From the occasion of its blossoming, the sweet osmanthus is closely associated with the Chinese Mid-Autumn Festival. Osmanthus wine is a traditional choice for the "reunion wine" drunk with one's family, and osmanthus-flavored confections and teas may also be consumed. Chinese mythology held that a sweet osmanthus grows on the moon and was endlessly cut by Wu Gang: (Note: The tree was originally identified as a 桂 (guì) and described in the terms of the osmanthus. However, in English, it is often associated with the more well-known cassia (Cinnamomum cassia, now known in Chinese as the 肉桂 or "meat gui"); while, in Chinese, it has instead become associated with the Mediterranean laurel, which is now known as the 月桂 or "Moon gui", from the similar associations of victory and success.) some versions held that he was forced to cut it every 1000 years lest its luxuriant growth overshadow the moon itself, others that he was obliged to cut it constantly only to see it regrow an equal amount every day.

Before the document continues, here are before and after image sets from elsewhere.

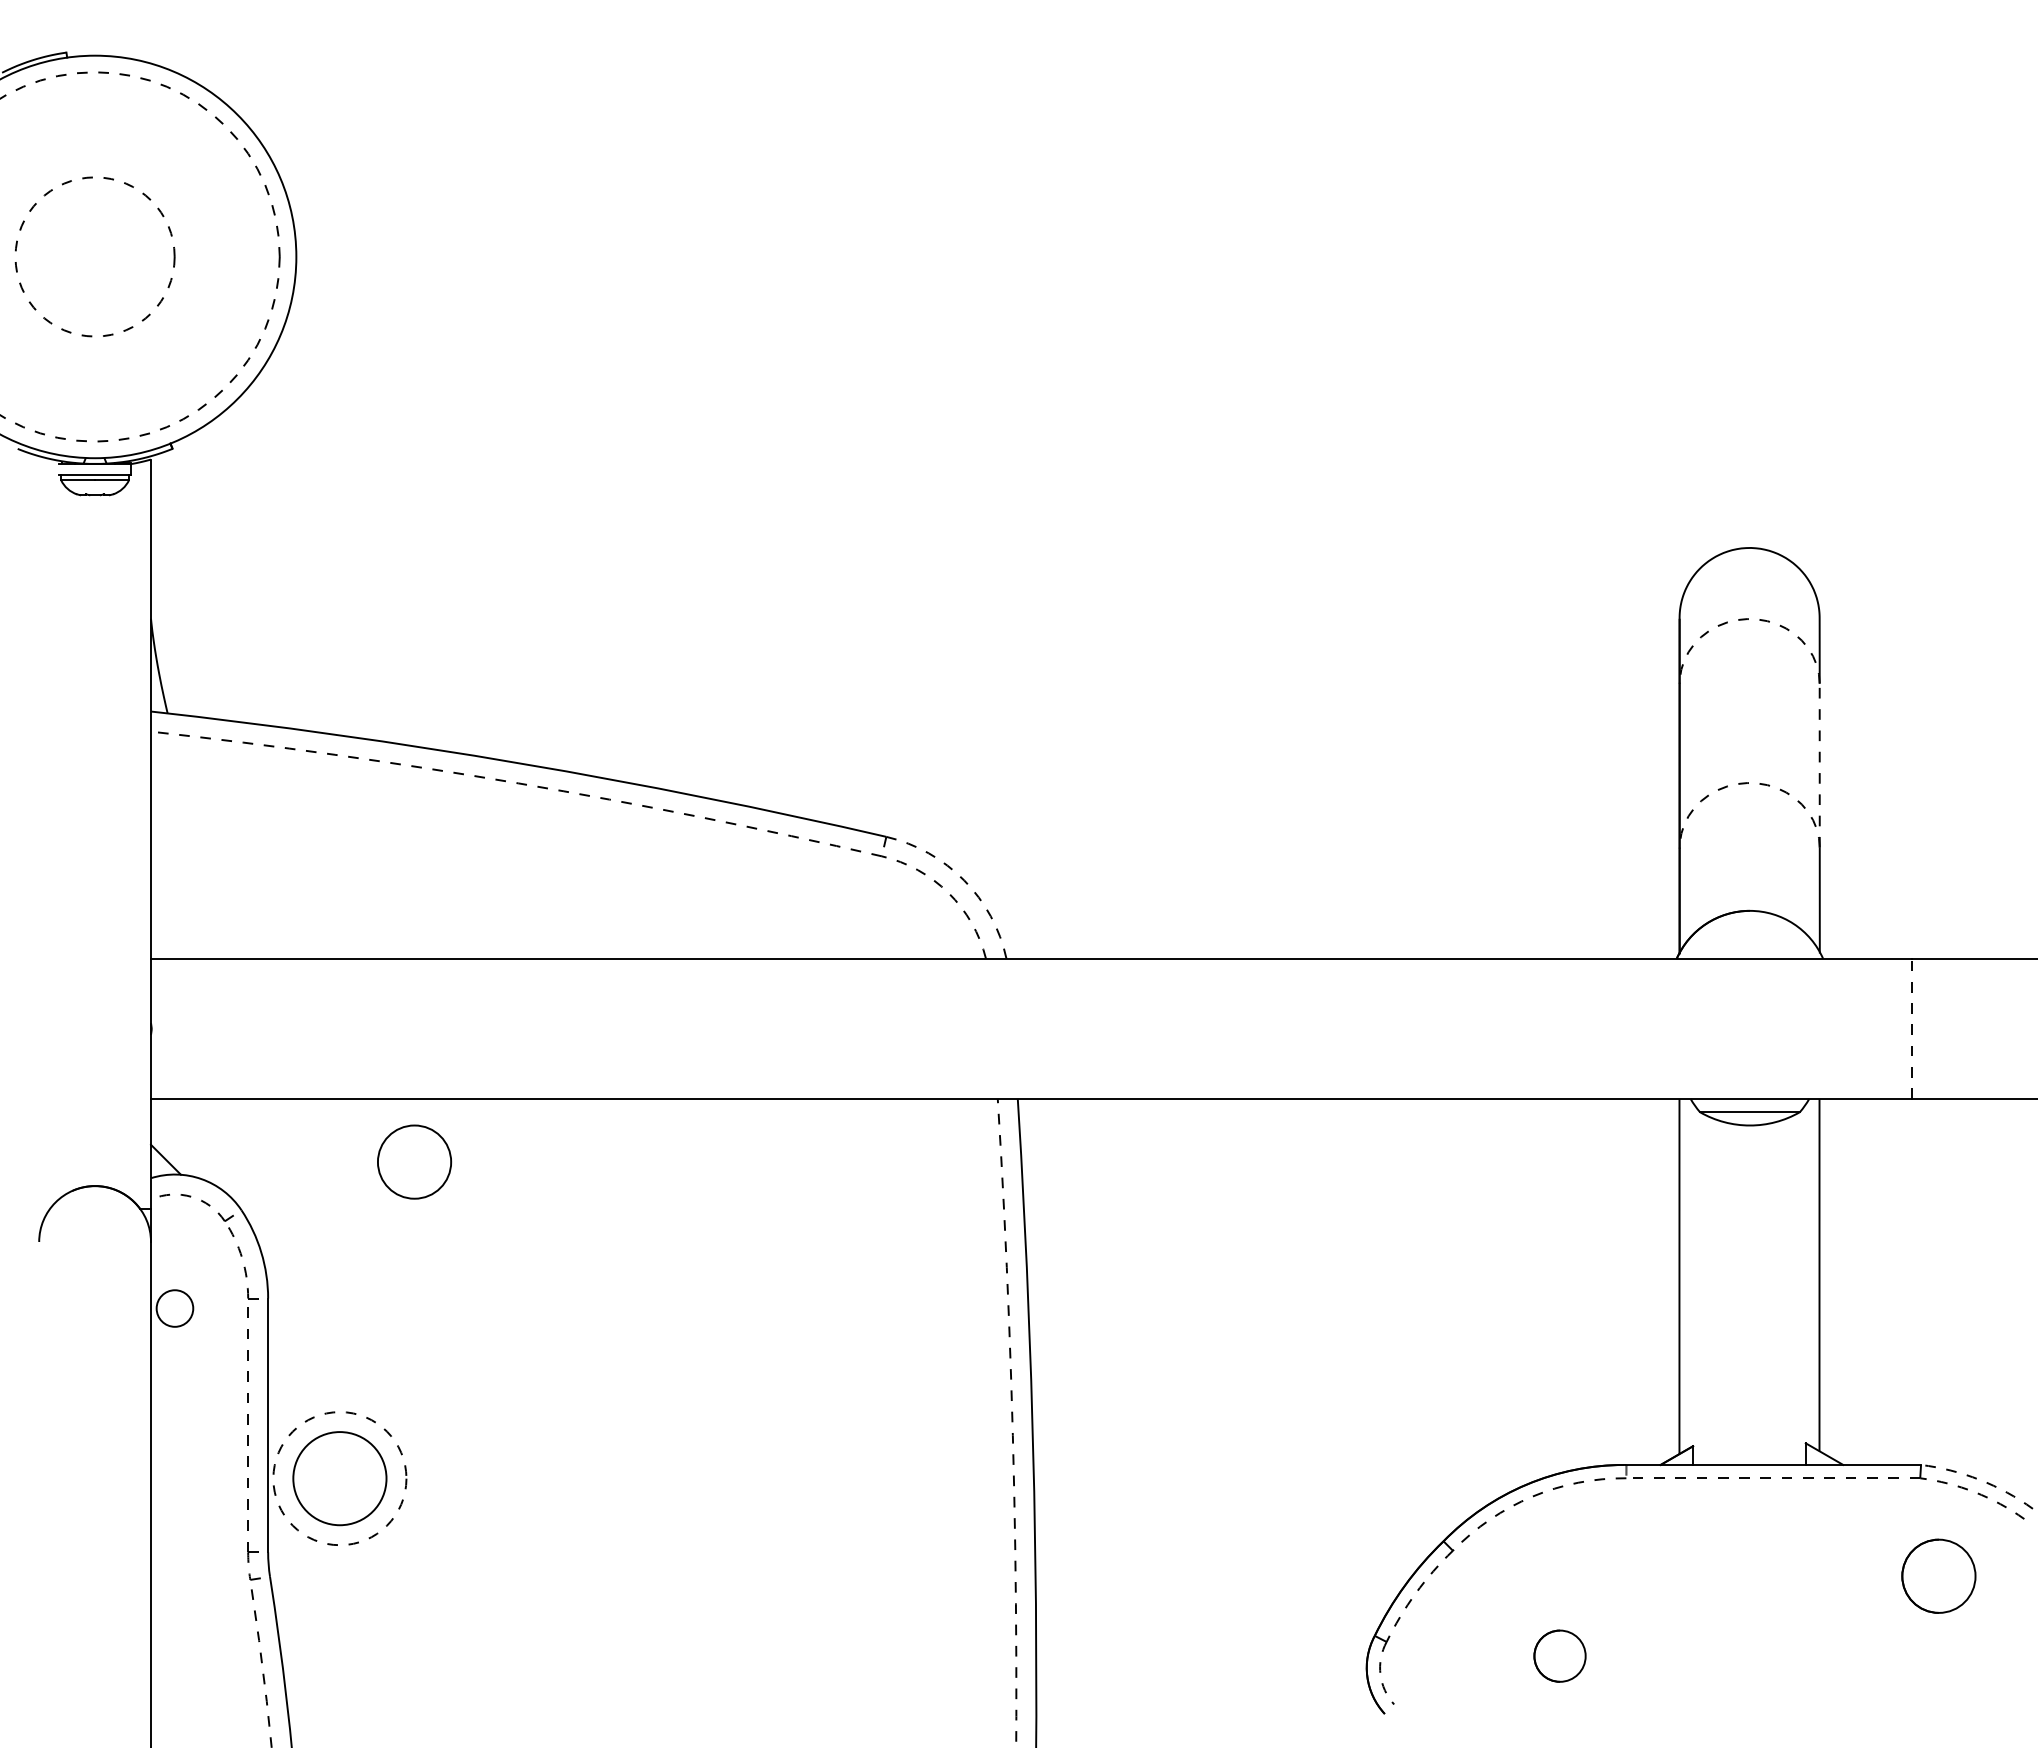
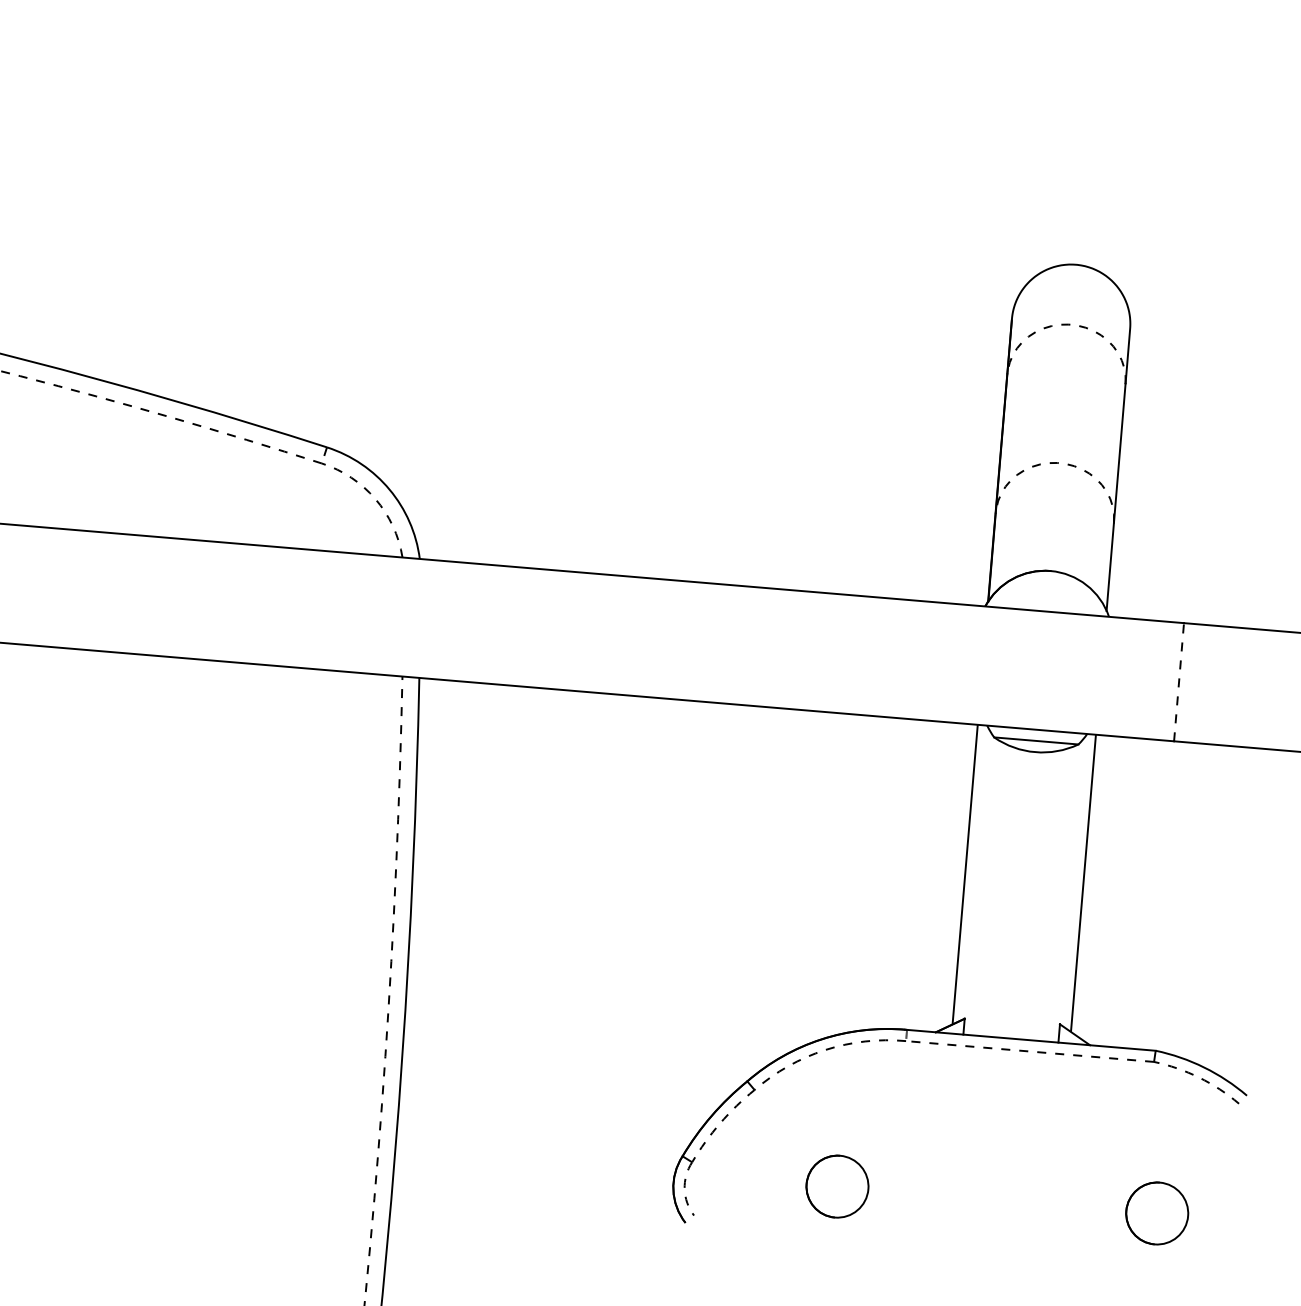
line: (1819, 765) -> (1119, 453), dashed -> solid
arc: (964, 880) -> (389, 489), dashed -> solid
arc: (1979, 1479) -> (1204, 1067), dashed -> solid
circle: (1938, 1575) -> (1156, 1212), moved
circle: (1559, 1655) -> (837, 1185), size x1.43

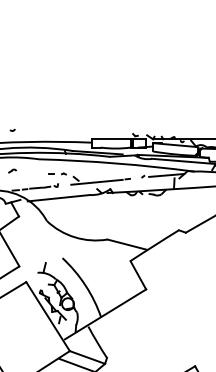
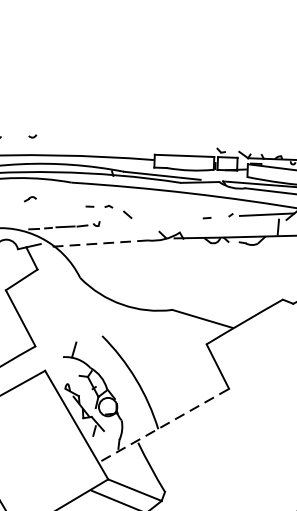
line: (96, 181) -> (158, 220), removed
line: (58, 198) -> (99, 244), solid -> dashed
line: (105, 314) -> (165, 425), solid -> dashed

In late imperial China, the osmanthus was also associated with the imperial examinations, which were held in the 8th lunar month. The chengyu "pluck osmanthus in the Toad Palace" was a refined paraphrase for "passing the exam", in part since one would attract hangers-on as if he smelled as sweet as osmanthus thereafter. "Breaking the osmanthus twig and mounting the dragon" was another euphemism, in this case, for sex.